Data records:
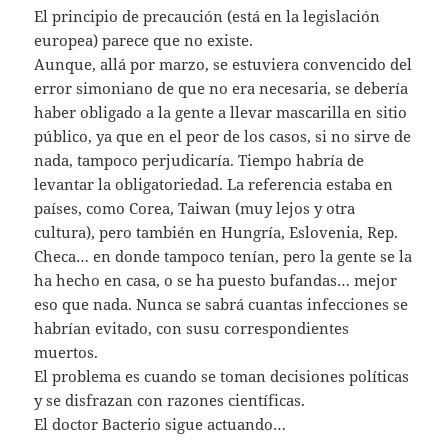
El principio de precaución (está en la legislación
europea) parece que no existe.
Aunque, allá por marzo, se estuviera convencido del
error simoniano de que no era necesaria, se debería
haber obligado a la gente a llevar mascarilla en sitio
público, ya que en el peor de los casos, si no sirve de
nada, tampoco perjudicaría. Tiempo habría de
levantar la obligatoriedad. La referencia estaba en
países, como Corea, Taiwan (muy lejos y otra
cultura), pero también en Hungría, Eslovenia, Rep.
Checa… en donde tampoco tenían, pero la gente se la
ha hecho en casa, o se ha puesto bufandas… mejor
eso que nada. Nunca se sabrá cuantas infecciones se
habrían evitado, con susu correspondientes
muertos.
El problema es cuando se toman decisiones políticas
y se disfrazan con razones científicas.
El doctor Bacterio sigue actuando…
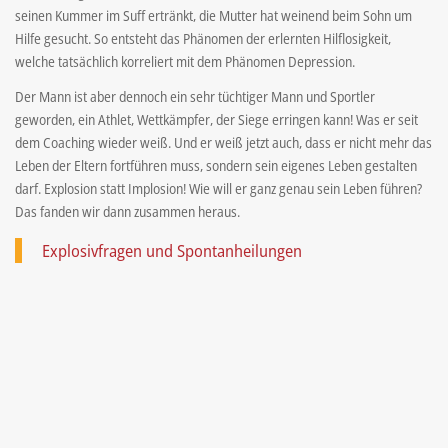
seinen Kummer im Suff ertränkt, die Mutter hat weinend beim Sohn um
Hilfe gesucht. So entsteht das Phänomen der erlernten Hilflosigkeit,
welche tatsächlich korreliert mit dem Phänomen Depression.
Der Mann ist aber dennoch ein sehr tüchtiger Mann und Sportler
geworden, ein Athlet, Wettkämpfer, der Siege erringen kann! Was er seit
dem Coaching wieder weiß. Und er weiß jetzt auch, dass er nicht mehr das
Leben der Eltern fortführen muss, sondern sein eigenes Leben gestalten
darf. Explosion statt Implosion! Wie will er ganz genau sein Leben führen?
Das fanden wir dann zusammen heraus.
Explosivfragen und Spontanheilungen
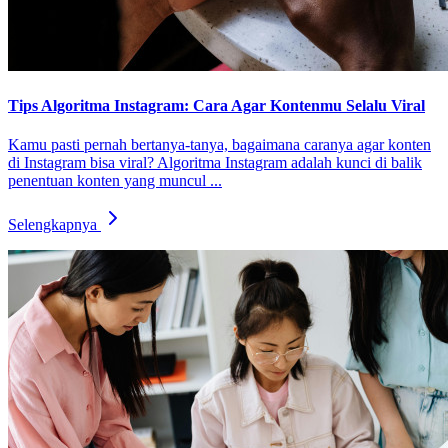
Tips Algoritma Instagram: Cara Agar Kontenmu Selalu Viral
Kamu pasti pernah bertanya-tanya, bagaimana caranya agar konten
di Instagram bisa viral? Algoritma Instagram adalah kunci di balik
penentuan konten yang muncul ...
Selengkapnya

◆ **Aim of the exercise**
Print once more, exactly, the lines that start at the top of the records above and end at the line with "Der Mann ist", skipping all pictures.

◆ **Solution for this problem**
El principio de precaución (está en la legislación
europea) parece que no existe.
Aunque, allá por marzo, se estuviera convencido del
error simoniano de que no era necesaria, se debería
haber obligado a la gente a llevar mascarilla en sitio
público, ya que en el peor de los casos, si no sirve de
nada, tampoco perjudicaría. Tiempo habría de
levantar la obligatoriedad. La referencia estaba en
países, como Corea, Taiwan (muy lejos y otra
cultura), pero también en Hungría, Eslovenia, Rep.
Checa… en donde tampoco tenían, pero la gente se la
ha hecho en casa, o se ha puesto bufandas… mejor
eso que nada. Nunca se sabrá cuantas infecciones se
habrían evitado, con susu correspondientes
muertos.
El problema es cuando se toman decisiones políticas
y se disfrazan con razones científicas.
El doctor Bacterio sigue actuando…
seinen Kummer im Suff ertränkt, die Mutter hat weinend beim Sohn um
Hilfe gesucht. So entsteht das Phänomen der erlernten Hilflosigkeit,
welche tatsächlich korreliert mit dem Phänomen Depression.
Der Mann ist aber dennoch ein sehr tüchtiger Mann und Sportler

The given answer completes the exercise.